◆ Text ◆
---

Arthur Christmas is a 2011 computer-animated Christmas science fantasy comedy film co-produced by Sony Pictures Animation and Aardman Animations. The film is Aardman's second entirely computer-animated feature film after 2006's Flushed Away. It was directed by Sarah Smith (in her feature directorial debut), co-directed by Barry Cook, and written by Smith and Peter Baynham. Featuring the voices of James McAvoy, Hugh Laurie, Bill Nighy, Jim Broadbent, Imelda Staunton, and Ashley Jensen, the film is set on Christmas Eve, and centres on Arthur Claus, the clumsy but well-meaning son of Santa Claus, who discovers that his father's high-tech ship has failed to deliver one girl's present. Accompanied only by his free-spirited and reckless grandfather, an enthusiastic young Christmas elf obsessed with wrapping gifts for children, and a team of reindeer, he embarks on a mission to deliver the girl's present personally.

Following the underperformance of Flushed Away, DreamWorks Animation did not renew its partnership with Aardman. In April 2007, Aardman signed a three-year deal with Sony. Originally titled Operation Rudolph, the project was first announced in 2007. Aardman spent 18 months on pre-production on the story and design in the UK before relocating to Sony's Culver City, US, for another 18 months of production. On 27 April 2009, it was reported that production had begun with Aardman and Sony Pictures Imageworks working together on animation.

Arthur Christmas was released on November 11, 2011 in the United Kingdom, and on November 23, 2011 in the United States, by Sony Pictures Releasing through its Columbia Pictures label. The film received positive reviews from critics. The film earned $147 million at the box office.

Plot
Instead of a single individual, Santa Claus is a hereditary title belonging to gift-givers that has been carried on for many generations. The current Santa, Malcolm Claus, is heading his seventieth mission, but his role has largely been reduced to that of a figurehead. The traditional sleigh and reindeer have been replaced by the S-1, a high-tech vessel operated by hundreds of elves that use advanced equipment and military precision to deliver presents. The complex Christmas operations are micromanaged from a North Pole-based Mission Control by Malcolm's eldest son, Steve, who expects to be handed down the role of Santa following his father’s retirement. Meanwhile, Malcolm's younger son, Arthur, answers letters sent from children to Santa.

---

◆ Data for analysis ◆
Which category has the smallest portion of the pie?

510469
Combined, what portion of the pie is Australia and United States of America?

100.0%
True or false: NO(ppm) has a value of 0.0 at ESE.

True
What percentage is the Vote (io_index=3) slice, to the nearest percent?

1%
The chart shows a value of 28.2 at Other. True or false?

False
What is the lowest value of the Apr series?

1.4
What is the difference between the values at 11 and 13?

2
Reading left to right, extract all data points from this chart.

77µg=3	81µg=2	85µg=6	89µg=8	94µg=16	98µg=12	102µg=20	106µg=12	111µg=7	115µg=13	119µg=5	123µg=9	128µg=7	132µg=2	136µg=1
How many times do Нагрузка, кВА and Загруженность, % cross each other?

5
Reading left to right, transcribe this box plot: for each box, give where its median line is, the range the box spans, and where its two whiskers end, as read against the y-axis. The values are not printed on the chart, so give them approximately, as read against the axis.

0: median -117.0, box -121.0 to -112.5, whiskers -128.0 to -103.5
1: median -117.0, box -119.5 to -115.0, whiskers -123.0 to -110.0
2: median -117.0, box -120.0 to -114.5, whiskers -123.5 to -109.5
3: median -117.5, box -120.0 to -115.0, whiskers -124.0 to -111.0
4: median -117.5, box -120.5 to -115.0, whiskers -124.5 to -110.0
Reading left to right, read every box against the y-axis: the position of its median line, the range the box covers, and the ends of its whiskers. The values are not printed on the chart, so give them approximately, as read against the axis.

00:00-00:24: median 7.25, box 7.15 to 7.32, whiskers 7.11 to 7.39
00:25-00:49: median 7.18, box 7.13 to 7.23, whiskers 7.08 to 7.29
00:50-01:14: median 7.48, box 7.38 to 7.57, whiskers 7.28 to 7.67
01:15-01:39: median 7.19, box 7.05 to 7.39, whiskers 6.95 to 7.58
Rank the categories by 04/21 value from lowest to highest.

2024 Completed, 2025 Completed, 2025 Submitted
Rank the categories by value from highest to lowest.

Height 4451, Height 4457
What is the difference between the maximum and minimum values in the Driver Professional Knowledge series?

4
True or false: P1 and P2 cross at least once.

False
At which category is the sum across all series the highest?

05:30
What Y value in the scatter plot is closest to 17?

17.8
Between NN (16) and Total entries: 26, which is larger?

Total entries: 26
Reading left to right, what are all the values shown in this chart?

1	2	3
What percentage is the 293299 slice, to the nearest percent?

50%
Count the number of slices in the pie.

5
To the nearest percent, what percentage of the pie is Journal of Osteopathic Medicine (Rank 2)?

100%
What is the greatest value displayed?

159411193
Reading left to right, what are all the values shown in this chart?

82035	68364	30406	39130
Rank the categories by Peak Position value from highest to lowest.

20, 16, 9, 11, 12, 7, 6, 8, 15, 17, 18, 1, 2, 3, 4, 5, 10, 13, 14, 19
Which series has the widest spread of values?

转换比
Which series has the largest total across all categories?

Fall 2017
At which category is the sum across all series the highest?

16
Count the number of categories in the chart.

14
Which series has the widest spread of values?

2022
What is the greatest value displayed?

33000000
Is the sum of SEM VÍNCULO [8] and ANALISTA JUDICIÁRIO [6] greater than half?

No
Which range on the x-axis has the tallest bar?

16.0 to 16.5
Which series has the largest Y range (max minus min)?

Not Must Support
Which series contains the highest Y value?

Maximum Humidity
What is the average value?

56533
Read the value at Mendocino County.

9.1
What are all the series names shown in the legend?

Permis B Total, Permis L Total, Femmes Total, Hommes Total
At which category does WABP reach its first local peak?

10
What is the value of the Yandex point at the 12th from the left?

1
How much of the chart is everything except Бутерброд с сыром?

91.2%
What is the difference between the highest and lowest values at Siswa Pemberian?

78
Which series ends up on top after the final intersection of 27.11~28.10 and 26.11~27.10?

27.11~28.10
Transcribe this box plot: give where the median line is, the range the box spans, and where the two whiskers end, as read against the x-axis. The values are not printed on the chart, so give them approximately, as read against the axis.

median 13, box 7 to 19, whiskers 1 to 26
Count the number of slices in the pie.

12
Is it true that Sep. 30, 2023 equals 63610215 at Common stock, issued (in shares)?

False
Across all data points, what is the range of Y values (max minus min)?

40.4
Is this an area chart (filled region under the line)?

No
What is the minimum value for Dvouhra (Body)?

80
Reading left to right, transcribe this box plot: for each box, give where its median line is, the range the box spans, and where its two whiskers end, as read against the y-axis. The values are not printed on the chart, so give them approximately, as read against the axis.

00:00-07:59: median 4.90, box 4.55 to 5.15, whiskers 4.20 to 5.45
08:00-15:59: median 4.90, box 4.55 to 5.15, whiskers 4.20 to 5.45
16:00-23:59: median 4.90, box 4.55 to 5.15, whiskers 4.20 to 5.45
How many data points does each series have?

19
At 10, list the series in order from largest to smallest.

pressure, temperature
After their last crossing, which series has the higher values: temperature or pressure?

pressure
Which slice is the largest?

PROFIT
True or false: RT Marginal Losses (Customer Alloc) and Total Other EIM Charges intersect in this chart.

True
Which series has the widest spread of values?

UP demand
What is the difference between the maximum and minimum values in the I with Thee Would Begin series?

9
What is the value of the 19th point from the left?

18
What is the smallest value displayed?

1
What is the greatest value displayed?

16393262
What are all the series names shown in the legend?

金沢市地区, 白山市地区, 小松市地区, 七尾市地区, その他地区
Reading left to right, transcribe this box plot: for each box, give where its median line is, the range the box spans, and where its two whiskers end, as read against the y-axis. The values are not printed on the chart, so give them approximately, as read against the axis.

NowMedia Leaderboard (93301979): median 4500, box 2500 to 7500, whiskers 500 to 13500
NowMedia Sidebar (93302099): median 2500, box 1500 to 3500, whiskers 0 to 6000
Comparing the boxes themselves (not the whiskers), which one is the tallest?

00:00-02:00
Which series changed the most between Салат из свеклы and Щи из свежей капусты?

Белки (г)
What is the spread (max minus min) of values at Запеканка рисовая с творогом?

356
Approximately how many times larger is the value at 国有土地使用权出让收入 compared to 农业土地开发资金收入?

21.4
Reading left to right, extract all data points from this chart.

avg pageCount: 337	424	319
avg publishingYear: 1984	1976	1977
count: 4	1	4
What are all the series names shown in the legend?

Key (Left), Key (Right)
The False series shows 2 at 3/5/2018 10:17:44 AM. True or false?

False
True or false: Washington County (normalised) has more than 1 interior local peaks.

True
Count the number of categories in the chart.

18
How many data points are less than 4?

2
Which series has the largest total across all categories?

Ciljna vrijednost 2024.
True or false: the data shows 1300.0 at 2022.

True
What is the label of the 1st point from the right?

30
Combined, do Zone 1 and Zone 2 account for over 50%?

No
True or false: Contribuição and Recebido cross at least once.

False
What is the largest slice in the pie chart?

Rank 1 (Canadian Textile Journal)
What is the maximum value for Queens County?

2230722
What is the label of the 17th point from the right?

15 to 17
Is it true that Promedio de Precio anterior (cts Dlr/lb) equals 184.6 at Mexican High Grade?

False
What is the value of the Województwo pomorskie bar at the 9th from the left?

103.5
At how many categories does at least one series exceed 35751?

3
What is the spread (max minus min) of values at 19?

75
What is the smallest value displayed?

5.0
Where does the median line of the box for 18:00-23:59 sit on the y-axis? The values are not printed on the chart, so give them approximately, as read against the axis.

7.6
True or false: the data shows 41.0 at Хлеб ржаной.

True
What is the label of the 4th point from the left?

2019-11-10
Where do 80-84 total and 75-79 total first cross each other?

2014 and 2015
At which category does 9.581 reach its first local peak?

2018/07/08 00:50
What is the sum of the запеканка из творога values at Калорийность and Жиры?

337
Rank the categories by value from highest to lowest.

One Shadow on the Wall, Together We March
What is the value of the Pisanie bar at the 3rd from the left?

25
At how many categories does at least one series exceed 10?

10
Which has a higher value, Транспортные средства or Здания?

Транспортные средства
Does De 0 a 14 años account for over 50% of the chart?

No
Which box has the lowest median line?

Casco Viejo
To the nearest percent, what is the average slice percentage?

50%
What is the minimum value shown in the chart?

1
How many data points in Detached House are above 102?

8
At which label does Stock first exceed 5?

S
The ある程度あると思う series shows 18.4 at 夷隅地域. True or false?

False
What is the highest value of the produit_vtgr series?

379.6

---

◆ What you will do ◆
**a.** Summarize the Arthur Christmas text in two sentences.
**b.** Output the Arthur Christmas text word for word, from "Following the underperformance" up to and including "the box office.".

◆ Answers to this exercise ◆
**a.** Arthur Christmas is a 2011 computer-animated Christmas film co-produced by Sony Pictures Animation and Aardman Animations, in which Santa's clumsy but well-meaning son Arthur sets out with his grandfather, a young elf, and a team of reindeer to personally deliver one girl's undelivered present. Made after Aardman signed a three-year deal with Sony in 2007, the film was released in November 2011, received positive reviews from critics, and earned $147 million at the box office.

**b.**
Following the underperformance of Flushed Away, DreamWorks Animation did not renew its partnership with Aardman. In April 2007, Aardman signed a three-year deal with Sony. Originally titled Operation Rudolph, the project was first announced in 2007. Aardman spent 18 months on pre-production on the story and design in the UK before relocating to Sony's Culver City, US, for another 18 months of production. On 27 April 2009, it was reported that production had begun with Aardman and Sony Pictures Imageworks working together on animation.

Arthur Christmas was released on November 11, 2011 in the United Kingdom, and on November 23, 2011 in the United States, by Sony Pictures Releasing through its Columbia Pictures label. The film received positive reviews from critics. The film earned $147 million at the box office.